LONDON Dec 7th: - Curvy women rejoice. The next time you are in the changing room and your man asks, "Does my bum look big in this?", take a deep breath, be honest and offer to grab an XXL for him instead.
Men are finally having to get to grips with their expanding waistlines and the trials of shopping for plus-size clothing.
But while the fairer sex have embraced their Rubenesque figures, the boys are having to face some harsh facts. Yes, those tight-fitting trousers really are too small and Lycra is never a good look when you're trying to cover up a beer belly.

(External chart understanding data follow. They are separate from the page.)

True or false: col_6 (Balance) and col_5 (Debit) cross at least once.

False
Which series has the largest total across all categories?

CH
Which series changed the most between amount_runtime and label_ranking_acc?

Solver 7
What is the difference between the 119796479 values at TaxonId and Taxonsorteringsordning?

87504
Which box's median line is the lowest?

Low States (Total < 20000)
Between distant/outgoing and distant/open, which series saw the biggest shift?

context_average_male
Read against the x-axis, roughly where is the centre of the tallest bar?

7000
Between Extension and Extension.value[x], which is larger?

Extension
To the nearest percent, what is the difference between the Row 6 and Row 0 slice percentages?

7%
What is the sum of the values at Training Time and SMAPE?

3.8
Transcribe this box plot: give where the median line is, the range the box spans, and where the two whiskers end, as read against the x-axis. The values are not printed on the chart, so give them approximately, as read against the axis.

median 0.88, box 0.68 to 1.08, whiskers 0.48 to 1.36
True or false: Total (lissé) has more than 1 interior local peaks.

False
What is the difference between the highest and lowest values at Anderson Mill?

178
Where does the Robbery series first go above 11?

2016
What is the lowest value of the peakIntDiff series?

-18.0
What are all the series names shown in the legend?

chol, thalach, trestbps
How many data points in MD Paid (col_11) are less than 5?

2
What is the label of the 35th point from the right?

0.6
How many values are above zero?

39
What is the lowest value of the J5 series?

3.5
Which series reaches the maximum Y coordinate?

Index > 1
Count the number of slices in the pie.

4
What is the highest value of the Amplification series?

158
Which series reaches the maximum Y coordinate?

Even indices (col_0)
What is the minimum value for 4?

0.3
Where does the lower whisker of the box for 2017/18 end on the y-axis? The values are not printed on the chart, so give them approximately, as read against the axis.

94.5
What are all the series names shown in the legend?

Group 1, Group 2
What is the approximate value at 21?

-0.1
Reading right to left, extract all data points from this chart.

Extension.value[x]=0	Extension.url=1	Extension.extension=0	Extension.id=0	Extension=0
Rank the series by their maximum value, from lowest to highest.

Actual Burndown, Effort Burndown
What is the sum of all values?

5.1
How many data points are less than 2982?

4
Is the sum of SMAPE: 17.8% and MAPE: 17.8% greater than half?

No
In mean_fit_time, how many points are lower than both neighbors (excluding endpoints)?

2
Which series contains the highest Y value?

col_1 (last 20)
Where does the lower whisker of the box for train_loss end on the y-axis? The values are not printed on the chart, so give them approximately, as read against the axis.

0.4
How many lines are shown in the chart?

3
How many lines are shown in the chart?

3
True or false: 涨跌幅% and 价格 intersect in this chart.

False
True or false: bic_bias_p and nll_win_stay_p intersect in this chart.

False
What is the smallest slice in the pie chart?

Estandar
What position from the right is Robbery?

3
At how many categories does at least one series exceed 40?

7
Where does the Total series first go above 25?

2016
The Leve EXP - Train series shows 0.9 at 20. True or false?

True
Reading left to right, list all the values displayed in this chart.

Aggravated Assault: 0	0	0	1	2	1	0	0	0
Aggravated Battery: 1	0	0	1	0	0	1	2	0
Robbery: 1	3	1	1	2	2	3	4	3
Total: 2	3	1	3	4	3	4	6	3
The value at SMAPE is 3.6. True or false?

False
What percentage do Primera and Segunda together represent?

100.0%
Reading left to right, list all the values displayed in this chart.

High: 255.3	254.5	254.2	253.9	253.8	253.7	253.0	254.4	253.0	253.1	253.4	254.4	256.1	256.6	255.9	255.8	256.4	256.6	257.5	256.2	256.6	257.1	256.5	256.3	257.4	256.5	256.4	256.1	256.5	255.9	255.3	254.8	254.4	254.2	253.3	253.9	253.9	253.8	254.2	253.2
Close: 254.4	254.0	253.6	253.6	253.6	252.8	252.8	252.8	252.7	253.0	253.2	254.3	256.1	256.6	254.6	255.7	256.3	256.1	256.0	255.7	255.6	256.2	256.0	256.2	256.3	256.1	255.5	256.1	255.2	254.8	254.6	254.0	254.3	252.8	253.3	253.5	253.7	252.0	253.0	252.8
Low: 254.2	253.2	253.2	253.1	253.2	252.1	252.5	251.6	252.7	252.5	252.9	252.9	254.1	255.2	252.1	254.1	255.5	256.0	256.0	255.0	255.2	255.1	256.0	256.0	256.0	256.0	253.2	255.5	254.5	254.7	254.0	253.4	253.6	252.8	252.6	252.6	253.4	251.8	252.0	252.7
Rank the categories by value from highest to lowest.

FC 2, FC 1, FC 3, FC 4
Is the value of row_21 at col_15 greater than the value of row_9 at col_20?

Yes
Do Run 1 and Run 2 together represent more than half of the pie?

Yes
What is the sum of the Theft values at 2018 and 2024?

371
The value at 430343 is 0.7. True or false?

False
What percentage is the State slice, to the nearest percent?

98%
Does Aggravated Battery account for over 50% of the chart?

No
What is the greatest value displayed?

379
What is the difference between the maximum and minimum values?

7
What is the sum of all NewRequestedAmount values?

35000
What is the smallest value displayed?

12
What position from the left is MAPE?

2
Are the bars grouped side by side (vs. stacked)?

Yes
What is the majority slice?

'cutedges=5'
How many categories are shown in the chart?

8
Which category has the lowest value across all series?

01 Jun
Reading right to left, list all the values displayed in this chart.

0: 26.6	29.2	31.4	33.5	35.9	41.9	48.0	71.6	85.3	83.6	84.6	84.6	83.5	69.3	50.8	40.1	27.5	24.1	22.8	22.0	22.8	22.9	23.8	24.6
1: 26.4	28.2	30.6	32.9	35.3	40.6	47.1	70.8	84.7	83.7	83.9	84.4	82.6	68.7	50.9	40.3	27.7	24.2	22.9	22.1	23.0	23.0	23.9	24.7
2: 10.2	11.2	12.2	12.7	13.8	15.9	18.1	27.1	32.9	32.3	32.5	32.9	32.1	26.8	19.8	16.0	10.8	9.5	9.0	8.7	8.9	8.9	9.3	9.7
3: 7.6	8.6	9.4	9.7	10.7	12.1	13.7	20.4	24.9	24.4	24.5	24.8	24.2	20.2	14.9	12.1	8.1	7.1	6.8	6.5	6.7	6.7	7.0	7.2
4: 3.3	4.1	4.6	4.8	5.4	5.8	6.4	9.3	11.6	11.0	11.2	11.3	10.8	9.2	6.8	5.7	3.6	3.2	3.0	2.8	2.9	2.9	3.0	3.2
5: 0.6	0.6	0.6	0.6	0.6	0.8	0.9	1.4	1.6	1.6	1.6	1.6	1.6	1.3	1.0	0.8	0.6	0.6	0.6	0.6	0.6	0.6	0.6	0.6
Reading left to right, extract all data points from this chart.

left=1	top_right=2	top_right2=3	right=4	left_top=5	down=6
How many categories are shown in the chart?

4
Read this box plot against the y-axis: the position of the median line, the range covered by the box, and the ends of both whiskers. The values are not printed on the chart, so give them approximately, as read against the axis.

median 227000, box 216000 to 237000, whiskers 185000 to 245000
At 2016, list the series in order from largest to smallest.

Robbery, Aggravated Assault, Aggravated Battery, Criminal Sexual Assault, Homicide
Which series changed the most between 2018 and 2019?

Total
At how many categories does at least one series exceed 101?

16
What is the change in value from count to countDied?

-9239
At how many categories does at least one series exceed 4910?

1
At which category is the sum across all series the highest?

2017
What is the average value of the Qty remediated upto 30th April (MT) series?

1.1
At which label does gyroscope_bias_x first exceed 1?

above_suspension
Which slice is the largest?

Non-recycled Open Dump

Research released yesterday reveals that after years of pressure to conform to the size zero, 18% of British women now wear size 18 and up. The market for women's plus-sized clothing is now worth 3.8bn, with a 26% growth in sales over the past five years
But across the fitting room floor, the ever-growing male population have helped sales in the plus-size male clothing industry increase by 40% in the same period. Today, the market for men's clothes sized XL or larger is worth 1.7bn, up from 1.2bn in 2003.
Such is the expansion, that researchers are predicting that boys will overtake the girls, with the plus-size menswear market projected to increase by 26% between 2008 and 2013, according to researchers Mintel.
But the men also have a lot of catching up to do in the sheer range of fashionable clothes now available for larger women. While women are relishing their newfound confidence as "curvy and chic", for men all too often it's a case of "fat and fashion-free".
Celebrities such as Nigella Lawson, Charlotte Church, Chris Moyles and Peter Kay have promoted the fuller figure on both sides of the gender divide.
The Mintel research also revealed that despite retailers' efforts to improve the fit of clothes, many shoppers are dissatisfied about fit and sizing.
Figures show that as many as one in three adults "sometimes or regularly have problems finding clothes that fit".
On top of this, 20% believe "shops assume that people are all the same shape", while more than one in 10 say that "clothing fit problems have made them feel that they are the wrong shape".
Katrin Magnussen, senior fashion analyst at Mintel, said: "Obviously, some men simply prefer wearing baggy clothes, but for a vast majority, these ranges are their only option."
Douglas Hearn, marketing manager for Rochester Big and Small a leading specialist retailer for large and tall men, said: "We have come to the UK because customers are frustrated that they can't get fashionable clothes from our competitors, but I don't think there is a stigma attached to bigger men.
"Our clothes make large men feel comfortable, in what we have realised is a rapidly growing market, and we want them to have the same variety of fashion choice as everyone else."